Für die Erwachsenen bleibt eine Tanzshow und der gut gemachte Swing eines Orchesters, das schon rein quantitativ den Namen verdient – im Gegensatz zu anderen Stage-Produktionen kommt wenig vom Band oder aus dem Keyboard, dafür sitzen echte Menschen im Orchestergraben. Leider gibt es in den sentimentalen Momenten der Geschichte auch jene Musical-Balladen, die nicht nur vor Kitsch triefen, sondern auch austauschbar wirken: Ob nun Aladdin seine Jasmin, Rocky seine Adrian oder Tarzan seine Jane küsst, der Geigen-Pop klingt immer gleich.
Was die Ticketpreise betrifft, so hat Stage Entertainment bei Aladdin auf das bereits hohe Niveau anderer Shows nochmal draufgesattelt: Je nach Wochentag und Ferienzeit reicht die Preisspanne für Normalpreistickets in der mittleren Preiskategorie von 100 bis 135 Euro, Service- und Versandgebühren kommen noch dazu.

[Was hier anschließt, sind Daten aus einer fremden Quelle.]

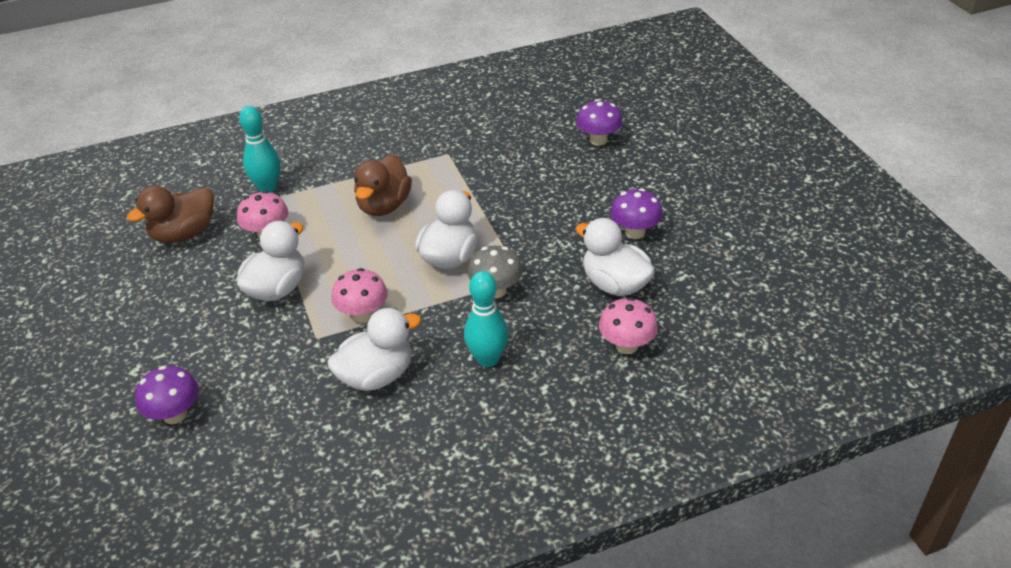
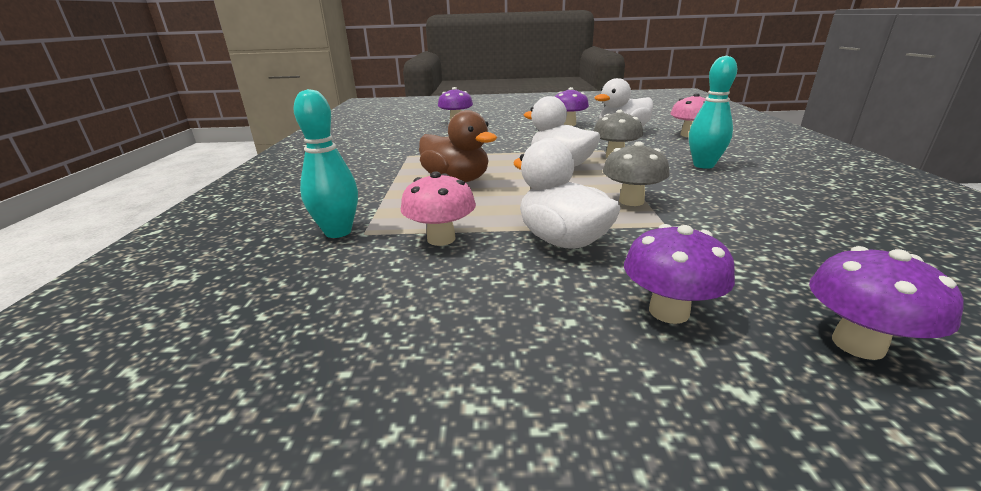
camera: 70 degrees left, 15 degrees down
brown duck [127,185,214,243] -> none
white duck [327,308,421,391] -> none
pink mushroom [331,268,388,323] -> grey mushroom [603,141,670,206]
none -> purple mushroom [624,224,735,324]

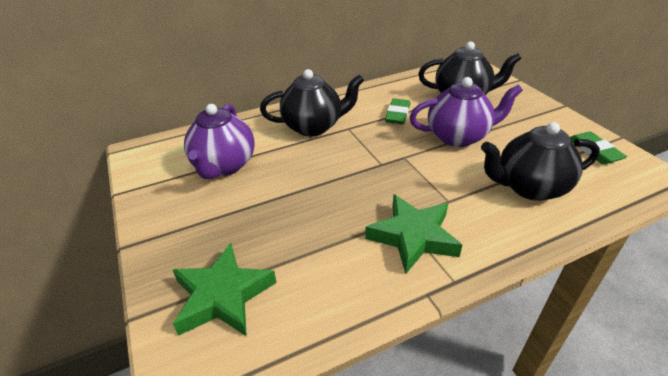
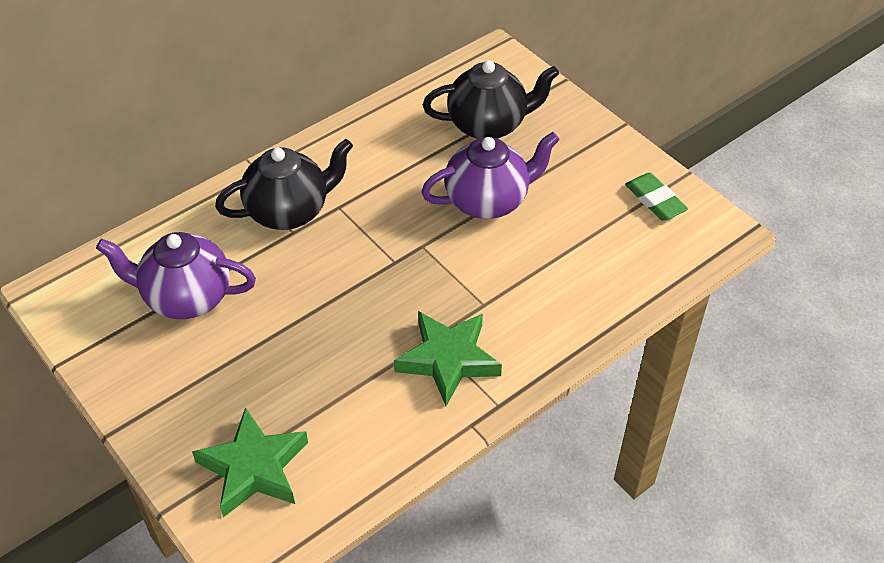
camera: 15 degrees left, 10 degrees up
purple teapot [184,104,255,179] -> purple teapot turned 105 degrees clockwise [96,232,256,319]
green eraser [385,98,410,124] -> none
black teapot [481,122,600,201] -> none

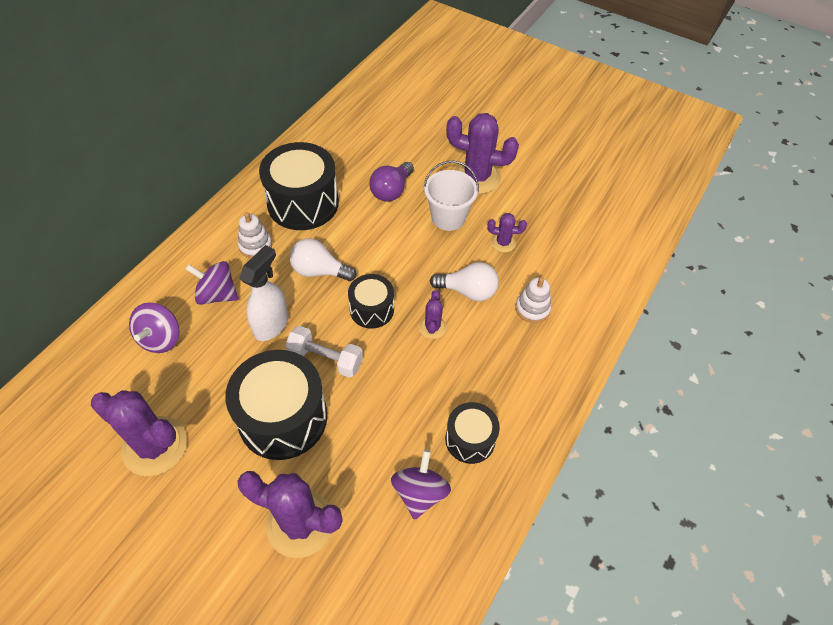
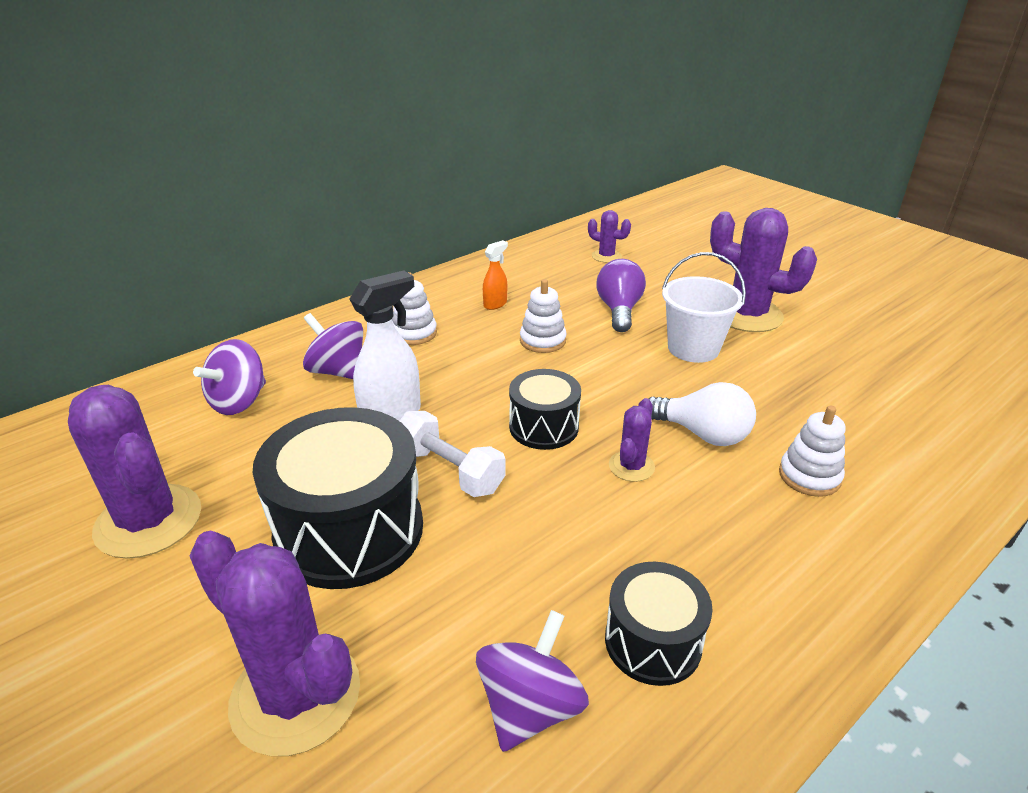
camera: 20 degrees right, 20 degrees down
black drum [259,142,339,230] -> orange spray bottle [483,240,508,310]
white light bulb [290,238,357,281] -> none
purple light bulb [369,162,414,202] -> purple light bulb turned 135 degrees clockwise [596,259,646,332]
purple cactus [487,213,527,253] -> purple cactus moved to [588,210,631,263]
none -> white stacking toy [520,279,567,353]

Stage Entertainment begründet die Preispolitik mit dem hohen Aufwand an Material und den vielen Darstellern und Musikern. Im Umkehrschluss hieße das, dass bei den anderen Musicals der Aufwand geringer sein muss. Das lässt sich aus der Zuschauersicht nicht bestätigen: Aladdin spielt in einer Liga mit Tarzan und „König der Löwen“.